WHAT THE TASK REQUIRES: Apart from the pictures, every record here must be copied word for word.

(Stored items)
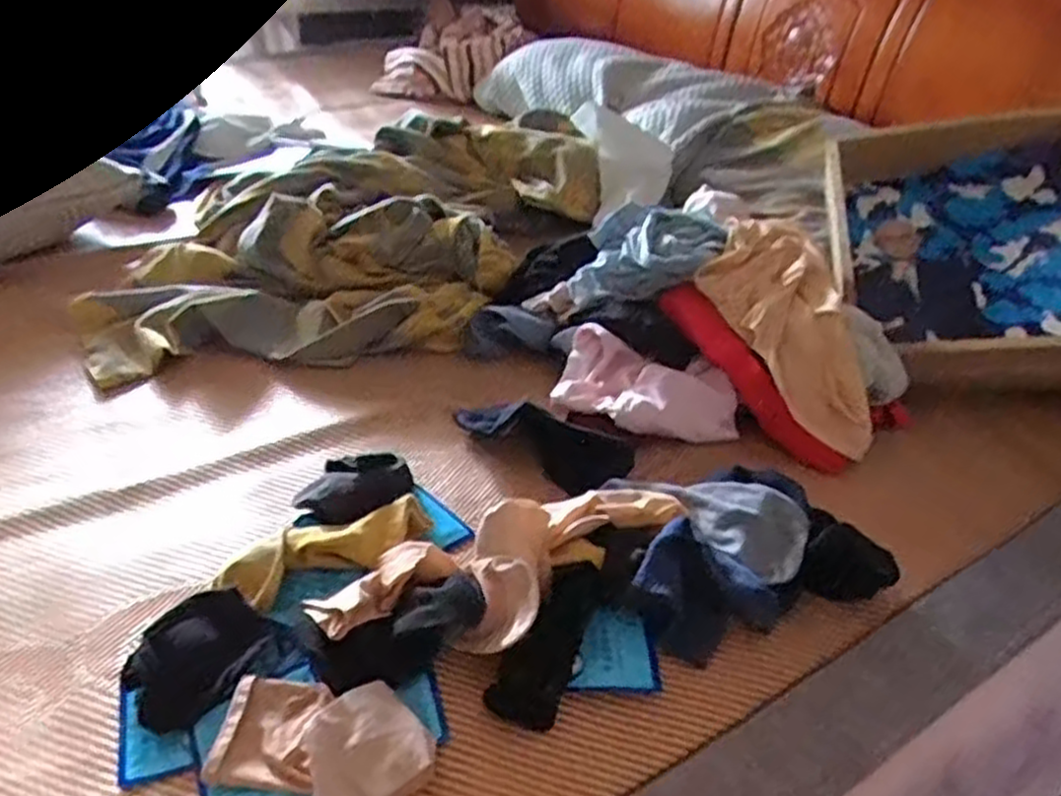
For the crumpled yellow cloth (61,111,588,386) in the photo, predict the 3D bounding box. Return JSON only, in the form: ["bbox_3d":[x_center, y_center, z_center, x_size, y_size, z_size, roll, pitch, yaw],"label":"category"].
[{"bbox_3d":[-0.211,-0.246,1.033,0.660,0.107,0.537,-6,37,-11],"label":"crumpled yellow cloth"}]

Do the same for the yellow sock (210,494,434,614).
[{"bbox_3d":[-0.158,0.124,0.606,0.168,0.034,0.054,-15,40,-21],"label":"yellow sock"}]

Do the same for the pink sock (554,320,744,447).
[{"bbox_3d":[0.114,-0.006,0.763,0.179,0.047,0.113,11,37,11],"label":"pink sock"}]

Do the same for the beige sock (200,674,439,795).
[{"bbox_3d":[-0.130,0.221,0.492,0.138,0.025,0.081,12,38,13],"label":"beige sock"}]

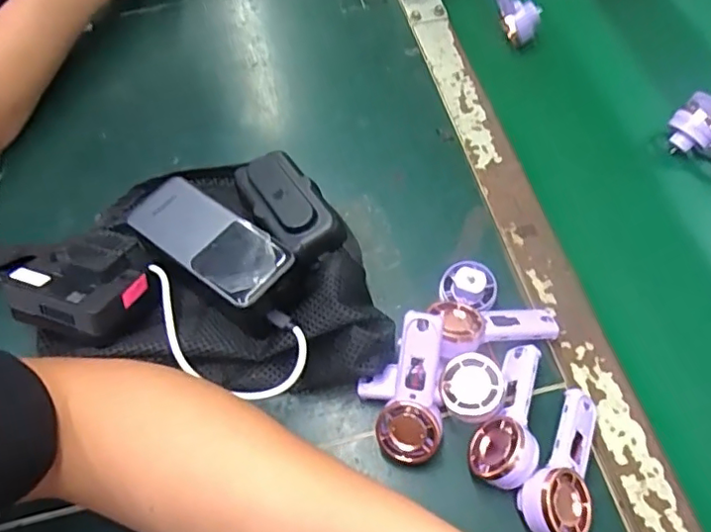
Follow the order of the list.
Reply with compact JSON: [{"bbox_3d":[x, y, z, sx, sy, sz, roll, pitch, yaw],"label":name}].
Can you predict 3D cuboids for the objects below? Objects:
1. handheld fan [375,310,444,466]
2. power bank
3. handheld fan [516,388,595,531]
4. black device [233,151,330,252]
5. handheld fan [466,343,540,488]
[{"bbox_3d":[0.037,0.074,0.367,0.038,0.022,0.093,7,97,7],"label":"handheld fan"},{"bbox_3d":[-0.104,-0.020,0.405,0.123,0.023,0.051,35,68,21],"label":"power bank"},{"bbox_3d":[0.129,0.120,0.357,0.041,0.033,0.093,20,63,14],"label":"handheld fan"},{"bbox_3d":[-0.056,-0.053,0.439,0.046,0.022,0.097,-25,62,-11],"label":"black device"},{"bbox_3d":[0.103,0.095,0.371,0.038,0.036,0.092,22,64,15],"label":"handheld fan"}]

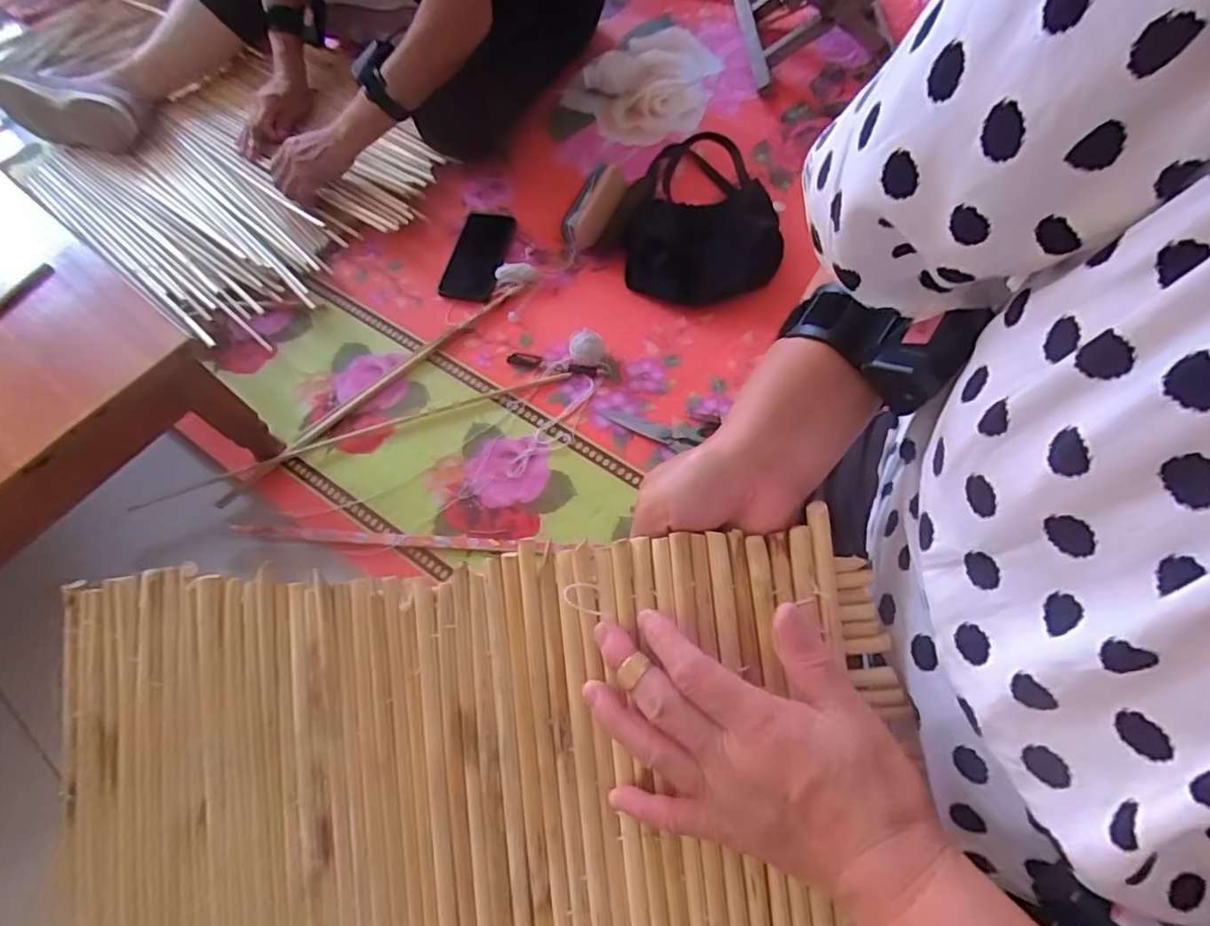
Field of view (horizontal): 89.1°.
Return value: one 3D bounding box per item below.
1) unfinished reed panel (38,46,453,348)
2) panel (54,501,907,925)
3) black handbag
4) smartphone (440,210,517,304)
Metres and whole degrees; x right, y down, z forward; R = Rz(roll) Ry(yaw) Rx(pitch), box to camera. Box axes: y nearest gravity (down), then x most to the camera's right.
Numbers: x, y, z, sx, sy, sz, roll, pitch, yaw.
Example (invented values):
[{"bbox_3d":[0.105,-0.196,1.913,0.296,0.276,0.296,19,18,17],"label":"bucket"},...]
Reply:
[{"bbox_3d":[-0.568,-0.465,0.962,0.555,0.035,0.511,36,71,18],"label":"unfinished reed panel"},{"bbox_3d":[-0.065,0.297,0.316,0.453,0.018,0.501,-8,83,5],"label":"panel"},{"bbox_3d":[0.125,-0.381,0.888,0.208,0.091,0.314,-7,65,-1],"label":"black handbag"},{"bbox_3d":[-0.188,-0.305,0.901,0.078,0.016,0.160,12,66,8],"label":"smartphone"}]

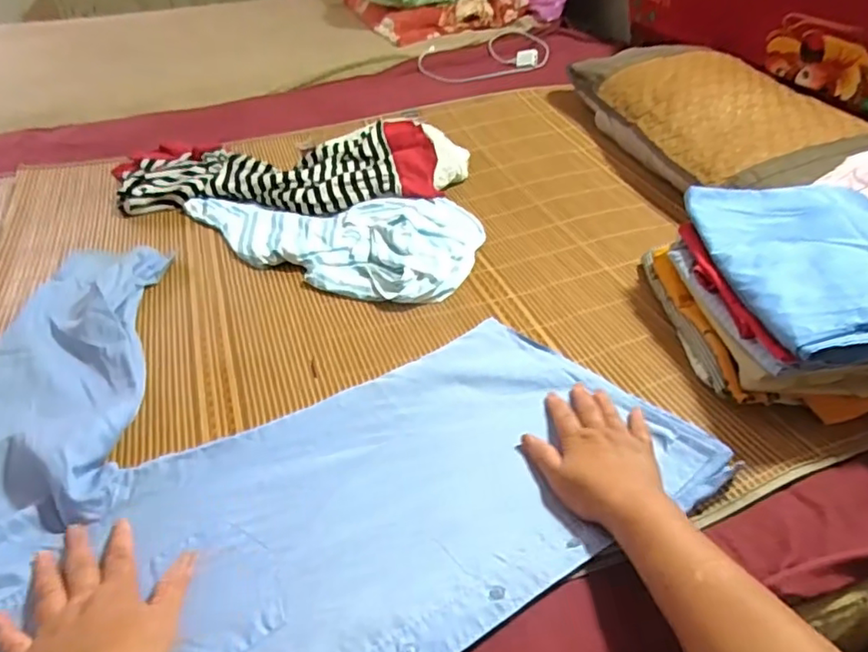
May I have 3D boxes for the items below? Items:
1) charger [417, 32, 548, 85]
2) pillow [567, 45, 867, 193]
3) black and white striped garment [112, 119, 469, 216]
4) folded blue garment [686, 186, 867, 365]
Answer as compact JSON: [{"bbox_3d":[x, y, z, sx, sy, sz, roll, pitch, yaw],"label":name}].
[{"bbox_3d":[0.128,-0.664,1.469,0.365,0.034,0.255,-18,43,-18],"label":"charger"},{"bbox_3d":[0.496,-0.354,1.058,0.321,0.122,0.516,-10,41,-10],"label":"pillow"},{"bbox_3d":[-0.237,-0.271,0.994,0.586,0.061,0.224,0,40,-1],"label":"black and white striped garment"},{"bbox_3d":[0.399,-0.069,0.621,0.191,0.055,0.274,-2,40,0],"label":"folded blue garment"}]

ANSWER TO THIS PROBLEM:
For the crumpled yellow cloth (61,111,588,386) in the photo, predict the 3D bounding box. Return JSON only, in the form: ["bbox_3d":[x_center, y_center, z_center, x_size, y_size, z_size, roll, pitch, yaw],"label":"category"].
[{"bbox_3d":[-0.211,-0.246,1.033,0.660,0.107,0.537,-6,37,-11],"label":"crumpled yellow cloth"}]

Do the same for the yellow sock (210,494,434,614).
[{"bbox_3d":[-0.158,0.124,0.606,0.168,0.034,0.054,-15,40,-21],"label":"yellow sock"}]

Do the same for the pink sock (554,320,744,447).
[{"bbox_3d":[0.114,-0.006,0.763,0.179,0.047,0.113,11,37,11],"label":"pink sock"}]

Do the same for the beige sock (200,674,439,795).
[{"bbox_3d":[-0.130,0.221,0.492,0.138,0.025,0.081,12,38,13],"label":"beige sock"}]

Follow the order of the list.
Reply with compact JSON: [{"bbox_3d":[x, y, z, sx, sy, sz, roll, pitch, yaw],"label":name}].
Can you predict 3D cuboids for the objects below? Objects:
1. handheld fan [375,310,444,466]
2. power bank
3. handheld fan [516,388,595,531]
4. black device [233,151,330,252]
5. handheld fan [466,343,540,488]
[{"bbox_3d":[0.037,0.074,0.367,0.038,0.022,0.093,7,97,7],"label":"handheld fan"},{"bbox_3d":[-0.104,-0.020,0.405,0.123,0.023,0.051,35,68,21],"label":"power bank"},{"bbox_3d":[0.129,0.120,0.357,0.041,0.033,0.093,20,63,14],"label":"handheld fan"},{"bbox_3d":[-0.056,-0.053,0.439,0.046,0.022,0.097,-25,62,-11],"label":"black device"},{"bbox_3d":[0.103,0.095,0.371,0.038,0.036,0.092,22,64,15],"label":"handheld fan"}]

Field of view (horizontal): 89.1°.
Return value: one 3D bounding box per item below.
1) unfinished reed panel (38,46,453,348)
2) panel (54,501,907,925)
3) black handbag
4) smartphone (440,210,517,304)
Metres and whole degrees; x right, y down, z forward; R = Rz(roll) Ry(yaw) Rx(pitch), box to camera. Box axes: y nearest gravity (down), then x most to the camera's right.
Numbers: x, y, z, sx, sy, sz, roll, pitch, yaw.
Example (invented values):
[{"bbox_3d":[0.105,-0.196,1.913,0.296,0.276,0.296,19,18,17],"label":"bucket"},...]
Reply:
[{"bbox_3d":[-0.568,-0.465,0.962,0.555,0.035,0.511,36,71,18],"label":"unfinished reed panel"},{"bbox_3d":[-0.065,0.297,0.316,0.453,0.018,0.501,-8,83,5],"label":"panel"},{"bbox_3d":[0.125,-0.381,0.888,0.208,0.091,0.314,-7,65,-1],"label":"black handbag"},{"bbox_3d":[-0.188,-0.305,0.901,0.078,0.016,0.160,12,66,8],"label":"smartphone"}]

May I have 3D boxes for the items below? Items:
1) charger [417, 32, 548, 85]
2) pillow [567, 45, 867, 193]
3) black and white striped garment [112, 119, 469, 216]
4) folded blue garment [686, 186, 867, 365]
Answer as compact JSON: [{"bbox_3d":[x, y, z, sx, sy, sz, roll, pitch, yaw],"label":name}].
[{"bbox_3d":[0.128,-0.664,1.469,0.365,0.034,0.255,-18,43,-18],"label":"charger"},{"bbox_3d":[0.496,-0.354,1.058,0.321,0.122,0.516,-10,41,-10],"label":"pillow"},{"bbox_3d":[-0.237,-0.271,0.994,0.586,0.061,0.224,0,40,-1],"label":"black and white striped garment"},{"bbox_3d":[0.399,-0.069,0.621,0.191,0.055,0.274,-2,40,0],"label":"folded blue garment"}]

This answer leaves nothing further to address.